The Contribution of Inflammation to Cerebral Injury after Ischemic Stroke and Reperfusion

Abstract

The contribution of single complement system (CS) activation pathways to cerebral IR injury has not yet been adequately studied after ischemic stroke and reperfusion. It remains unclear whether a specific activation pathway (alternative, classical or lectin), single complement factors within the CS, or anaphylatoxins are responsible for increased cerebral IR injury after ischemic stroke and reperfusion. Also poorly understood is the relationship between these elements (activation pathways, CS factors and anaphylatoxins) and neutrophil mediated cerebral IR injury. The objective of this dissertation was to test the hypothesis that mannose binding lectin (MBL) deficiency during cerebral ischemia and reperfusion will result in a significant reduction of systemic neutrophil activation and cerebral injury after ischemic stroke and reperfusion via decreased CS activation and subsequent decreased anaphylatoxin production. Using the intraluminal filament method, mice with targeted mutations to MBL A/C genes (MBL-/- ) or the C57Bl/6 strain (MBL +/+ ) were subjected to 60 minutes of cerebral ischemia and either 15 minutes or 24 hours of reperfusion.

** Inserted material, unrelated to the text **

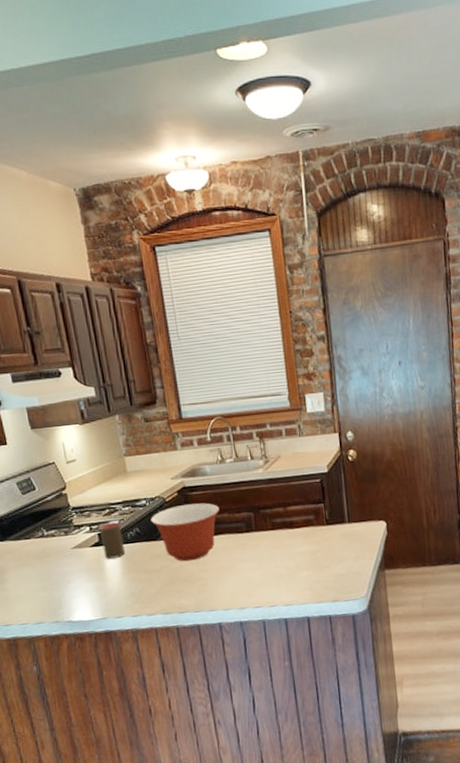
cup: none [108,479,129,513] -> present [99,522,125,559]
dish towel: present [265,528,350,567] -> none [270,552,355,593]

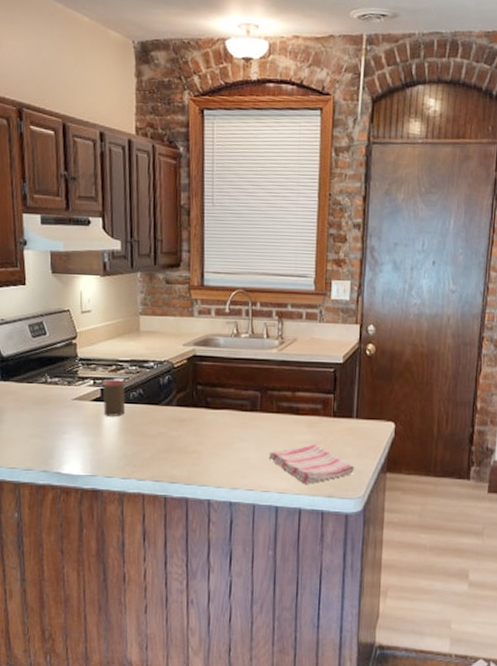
mixing bowl: present [150,503,219,562] -> none [156,373,227,432]
dish towel: none [270,552,355,593] -> present [268,443,355,484]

After reperfusion (15 min and 24 hour) blood was removed to assess systemic neutrophil CD11b expression via flow cytometry. After 24 hours of reperfusion, the brain was removed to assess cerebral injury. CS activation after ischemic stroke and reperfusion was assessed via immunofluorescent C3 staining and RT-rtPCR methods. Our primary findings are, after ischemic stroke and reperfusion: (1) hepatic MBLA gene expression is significantly increased, (2) systemic neutrophils significantly express CD11b, (3) MBL deficiency significantly decreased cerebral infarct volume in the striatum but not in the cortex or total hemisphere, and (4) systemic neutrophil activation is independent of MBL deficiency. This study is the first to examine the contribution of MBL-initiated lectin pathway activation to cerebral IR injury after ischemic stroke and reperfusion. These findings suggest that MBL deficiency does not significantly reduce neutrophil activation or protect brain tissue after ischemic stoke and reperfusion. A complete understanding of reperfusion events after ischemic stroke is necessary for successful development of future stroke therapies to prevent cerebral IR injury. In this way, the acquisition of knowledge from the bench serves the stroke population cared for by nurses at the bedside.